安倍政権で見過ごされてきたものは何か
個々の政策に関する評価は、この原稿では触れません。ここでは「成し遂げなかったこと」について語りたいと思います。
この8年間、世界では大きく状況が動き、日本でも変化が広がりつつあったのに、安倍首相が興味を示さなかった、そのために動いているようには見えなかった話題。
それは「同性の結婚の法制化」と「選択的夫婦別姓」です。
結婚をする際に夫婦どちらかの性に統一することを強制せず、同姓でも別姓でも、夫婦に選択してもらう「選択的夫婦別姓」、同じ性別同士で結婚することを法律で認める「同性の結婚の法制化」。
女性の権利への理解が進むなかで、結婚に伴う名字の統一が、実質的には女性側に姓を捨てさせることにつながり、多くの不利益があることを問題視する声が世界で広がりました。すでに、同姓を強制するのは世界で日本だけです。同性の結婚についても、LGBTへの理解が広がり、法制化していないのはG7では日本だけとなっています。
中南米やアジアでも広がるなかで日本が足踏みをしているのは、これらがジェンダーやセクシャリティに関するテーマで、「伝統的な家族観を壊す」という意見が自民党の中にあるからです。
自民党の中で生まれる変化
昨年7月の参議院選挙の公示3日前に、印象的な出来事がありました。日本記者クラブが主催した党首討論会でのひと幕です。
「選択的夫婦別姓に賛成か」という質問に、参加した7党首のうち、自民党の安倍晋三首相だけが手を挙げず、なぜかひとりで笑みを浮かべていました。つづいて「性的少数者(LGBT)の法的権利を認めるか」という質問に対しては、安倍首相と公明党の山口那津男代表のふたりだけが挙手しませんでした。

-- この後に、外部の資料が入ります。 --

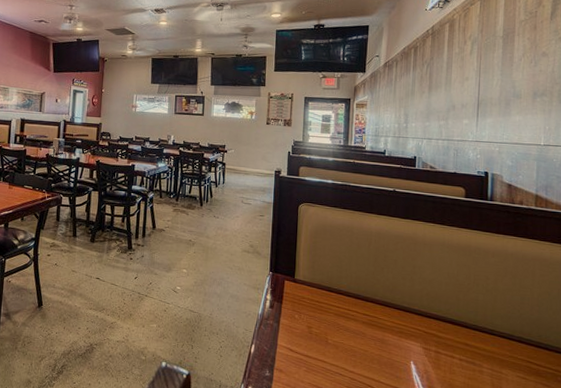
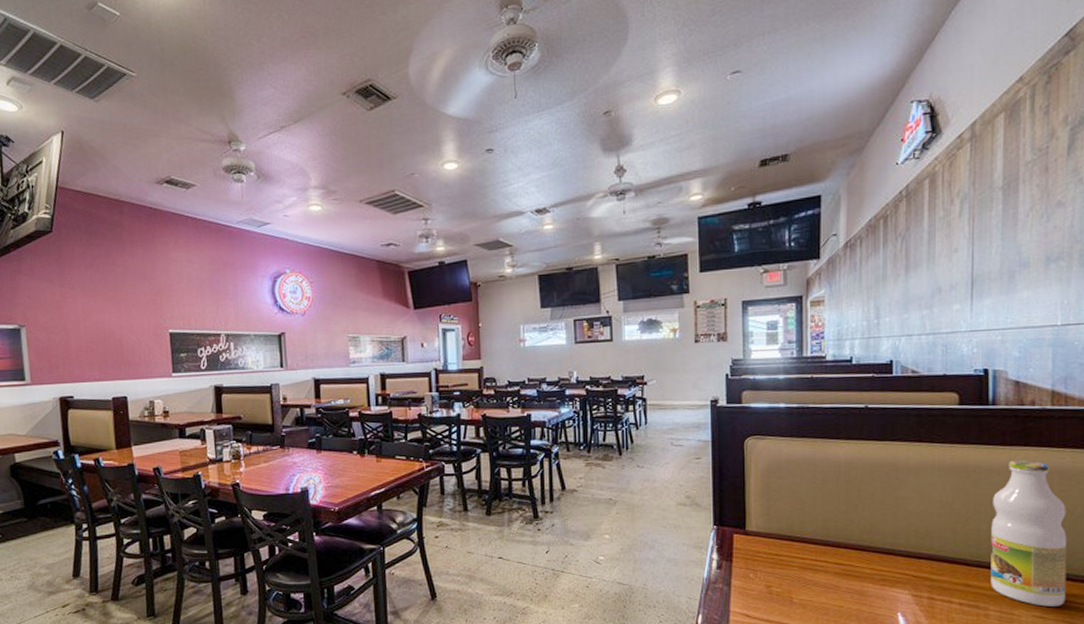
bottle: none [485,246,545,370] -> present [990,460,1067,607]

この8年、国内外でジェンダーやダイバーシティに関する議論が広がりました。その中でも「選択的夫婦別姓」や「同性の結婚の法制化」は裁判の提訴もあり、具体的な動きが国内でも生まれています。
自民党の中でも変化は生まれています。「朝日・東大谷口研究室共同調査」によると、自民党は今でも最も同性婚に消極的な党ですが、2016年→17年→19年の3回の国政選挙の間に「反対」「どちらかと言えば反対」を選ぶ候補者が60%→46%→36%と減り、中立が増えています。「賛成」「どちらかと言えば賛成」は6%→9%→9%なので微増に留まりますが、反対派の急減は党内の変化を示しています。
これは政治的価値観の問題ではない
選択的夫婦別姓にしろ、同性婚にしろ、法制化することによって直接的な被害を受ける人はいません。一方で、別々の姓でいるために事実婚を選んだり、同姓にしたために複雑な手続きや問題を抱えたりしている人たちや、同性同士での結婚を認めてもらえない人たちにとっては福音です。当事者でなくとも運動を支援する人の輪も広がっています。
先ほど、安倍政権は8年間で国民の意見が分かれる難しい法律をいくつも成立させてきた、と述べました。なぜ、誰も不幸にせず、幸せな人たちを増やすだけの政策をこの政権の間に実施できなかったのか。
ジェンダーやダイバーシティの問題に、保守やリベラルなどの政治的価値観は関係ありません。これは人権の問題であり、社会の公正さの問題だからです。
同じ人間なのに、性別が違う、性的な指向やアイデンティティが違うだけで法的・社会的に不利益な立場に立たされている人たちがいる。この8年間に欠けていたのは、苦しんでいる人たちへの想像力や共感力だったのではないでしょうか。